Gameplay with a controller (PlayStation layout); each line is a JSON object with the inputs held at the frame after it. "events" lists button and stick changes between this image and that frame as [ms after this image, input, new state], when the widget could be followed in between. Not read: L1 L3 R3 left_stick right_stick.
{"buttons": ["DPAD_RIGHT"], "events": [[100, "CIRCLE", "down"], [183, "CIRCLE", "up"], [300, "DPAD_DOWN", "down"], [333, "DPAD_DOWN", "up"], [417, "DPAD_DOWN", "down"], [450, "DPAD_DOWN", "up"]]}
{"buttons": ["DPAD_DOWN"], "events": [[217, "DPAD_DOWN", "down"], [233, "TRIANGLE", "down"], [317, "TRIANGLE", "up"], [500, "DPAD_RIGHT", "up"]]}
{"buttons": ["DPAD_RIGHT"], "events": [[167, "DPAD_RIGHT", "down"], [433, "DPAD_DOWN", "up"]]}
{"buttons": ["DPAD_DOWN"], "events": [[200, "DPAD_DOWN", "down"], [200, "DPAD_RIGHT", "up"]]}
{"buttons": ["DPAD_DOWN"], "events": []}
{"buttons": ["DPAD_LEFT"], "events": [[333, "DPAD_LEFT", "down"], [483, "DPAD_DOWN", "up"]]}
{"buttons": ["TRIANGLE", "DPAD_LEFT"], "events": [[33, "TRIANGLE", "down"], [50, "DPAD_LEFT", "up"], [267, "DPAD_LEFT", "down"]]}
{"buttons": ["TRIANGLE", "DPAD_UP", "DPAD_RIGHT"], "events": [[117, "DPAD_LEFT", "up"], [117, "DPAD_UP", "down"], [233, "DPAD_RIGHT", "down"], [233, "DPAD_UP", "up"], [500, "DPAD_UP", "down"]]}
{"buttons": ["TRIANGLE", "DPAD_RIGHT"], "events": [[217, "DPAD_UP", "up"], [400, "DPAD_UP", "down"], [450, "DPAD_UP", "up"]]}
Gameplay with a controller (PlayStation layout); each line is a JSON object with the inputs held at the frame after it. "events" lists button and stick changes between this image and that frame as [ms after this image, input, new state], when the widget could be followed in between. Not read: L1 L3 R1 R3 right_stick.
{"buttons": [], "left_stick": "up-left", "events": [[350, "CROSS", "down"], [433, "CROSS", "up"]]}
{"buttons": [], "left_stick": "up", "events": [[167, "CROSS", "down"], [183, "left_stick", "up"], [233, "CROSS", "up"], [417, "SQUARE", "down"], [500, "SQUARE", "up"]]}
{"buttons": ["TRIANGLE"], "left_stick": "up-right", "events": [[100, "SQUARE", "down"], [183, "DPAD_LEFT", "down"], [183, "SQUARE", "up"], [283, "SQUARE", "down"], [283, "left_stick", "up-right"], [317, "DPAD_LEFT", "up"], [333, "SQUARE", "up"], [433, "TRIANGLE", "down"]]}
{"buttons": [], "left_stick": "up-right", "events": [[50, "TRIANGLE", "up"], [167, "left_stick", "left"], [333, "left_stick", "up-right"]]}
■ ■ ■
# WHAT YOU SHOULD DO
Output the data above in full and exactly.

# REPLY
Gameplay with a controller (PlayStation layout); each line is a JSON object with the inputs held at the frame after it. "events" lists button and stick changes between this image and that frame as [ms after this image, input, new state], when the widget could be followed in between. Not read: L1 L3 R3 left_stick right_stick.
{"buttons": ["DPAD_RIGHT"], "events": [[100, "CIRCLE", "down"], [183, "CIRCLE", "up"], [300, "DPAD_DOWN", "down"], [333, "DPAD_DOWN", "up"], [417, "DPAD_DOWN", "down"], [450, "DPAD_DOWN", "up"]]}
{"buttons": ["DPAD_DOWN"], "events": [[217, "DPAD_DOWN", "down"], [233, "TRIANGLE", "down"], [317, "TRIANGLE", "up"], [500, "DPAD_RIGHT", "up"]]}
{"buttons": ["DPAD_RIGHT"], "events": [[167, "DPAD_RIGHT", "down"], [433, "DPAD_DOWN", "up"]]}
{"buttons": ["DPAD_DOWN"], "events": [[200, "DPAD_DOWN", "down"], [200, "DPAD_RIGHT", "up"]]}
{"buttons": ["DPAD_DOWN"], "events": []}
{"buttons": ["DPAD_LEFT"], "events": [[333, "DPAD_LEFT", "down"], [483, "DPAD_DOWN", "up"]]}
{"buttons": ["TRIANGLE", "DPAD_LEFT"], "events": [[33, "TRIANGLE", "down"], [50, "DPAD_LEFT", "up"], [267, "DPAD_LEFT", "down"]]}
{"buttons": ["TRIANGLE", "DPAD_UP", "DPAD_RIGHT"], "events": [[117, "DPAD_LEFT", "up"], [117, "DPAD_UP", "down"], [233, "DPAD_RIGHT", "down"], [233, "DPAD_UP", "up"], [500, "DPAD_UP", "down"]]}
{"buttons": ["TRIANGLE", "DPAD_RIGHT"], "events": [[217, "DPAD_UP", "up"], [400, "DPAD_UP", "down"], [450, "DPAD_UP", "up"]]}
Gameplay with a controller (PlayStation layout); each line is a JSON object with the inputs held at the frame after it. "events" lists button and stick changes between this image and that frame as [ms after this image, input, new state], when the widget could be followed in between. Not read: L1 L3 R1 R3 right_stick.
{"buttons": [], "left_stick": "up-left", "events": [[350, "CROSS", "down"], [433, "CROSS", "up"]]}
{"buttons": [], "left_stick": "up", "events": [[167, "CROSS", "down"], [183, "left_stick", "up"], [233, "CROSS", "up"], [417, "SQUARE", "down"], [500, "SQUARE", "up"]]}
{"buttons": ["TRIANGLE"], "left_stick": "up-right", "events": [[100, "SQUARE", "down"], [183, "DPAD_LEFT", "down"], [183, "SQUARE", "up"], [283, "SQUARE", "down"], [283, "left_stick", "up-right"], [317, "DPAD_LEFT", "up"], [333, "SQUARE", "up"], [433, "TRIANGLE", "down"]]}
{"buttons": [], "left_stick": "up-right", "events": [[50, "TRIANGLE", "up"], [167, "left_stick", "left"], [333, "left_stick", "up-right"]]}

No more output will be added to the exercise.